One aspect of Spoon Theory that needs to be understood by those who are not ill is that those who are ill need time to plan. I used to be pretty spontaneous. I loved being spontaneous. However as I've gotten older and less able, I've come to understand that doing things off the cuff is a privilege I no longer possess.
My roommate received a chance to do one of his appointments a week early. He was told two hours before the rescheduled appointment. He took it because of course, he knew he needed to, but he also understood that for both of us, there would be a cost. By the time we were back home, we were both exhausted and borderline sick. By bedtime, he was sick and I was feeling like someone ran me over. Doing something that isn't planned has just become really hard.

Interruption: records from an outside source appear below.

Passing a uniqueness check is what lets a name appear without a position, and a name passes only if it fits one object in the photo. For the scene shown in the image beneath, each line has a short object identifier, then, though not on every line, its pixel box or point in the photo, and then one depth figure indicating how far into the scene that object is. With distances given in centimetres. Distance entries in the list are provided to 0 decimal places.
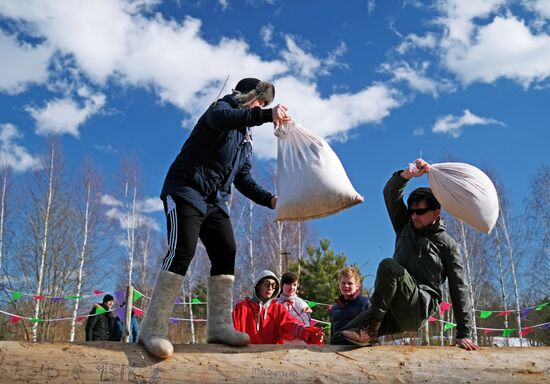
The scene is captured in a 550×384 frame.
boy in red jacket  360
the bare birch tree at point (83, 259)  1813
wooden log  262
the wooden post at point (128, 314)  910
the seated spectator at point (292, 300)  484
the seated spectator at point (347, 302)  436
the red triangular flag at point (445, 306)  1014
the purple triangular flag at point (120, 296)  1042
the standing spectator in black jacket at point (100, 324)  860
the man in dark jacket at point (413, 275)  300
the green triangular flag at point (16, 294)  1074
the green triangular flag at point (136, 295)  1055
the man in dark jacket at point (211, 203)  291
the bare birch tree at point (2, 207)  1870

See, this is the thing, if you call me and tell me you want to see me, understand, I want to see you too. I do. I probably want that more than anything. It's just to be able to see you, I'm going to have to get cleaned up, put on decent clothes, deal with driving, deal with walking, deal with altering my mindset from that of 'hanging at the house' to 'going out and dealing with people.' And yes, I understand that all of these things are easy and simple and probably taken for granted when someone is well. When I was abler, I felt that way too. It just isn't the case now.

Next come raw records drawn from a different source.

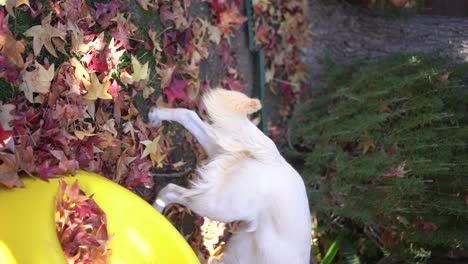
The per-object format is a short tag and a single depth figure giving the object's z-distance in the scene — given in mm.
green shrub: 3449
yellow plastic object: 1753
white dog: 2662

Whenever I am asked to do something, I have to consider those spoons. I have to weigh my want to be social (and I do want to be social) against the toll this will take on me. On the good days, I will always choose to go out. On the bad days, and there are a lot of bad days, I'll have to decline. When I decline, I will have that I had to do it, because I really do like being social with the people. Well, my people, not all of the people. You know what I mean.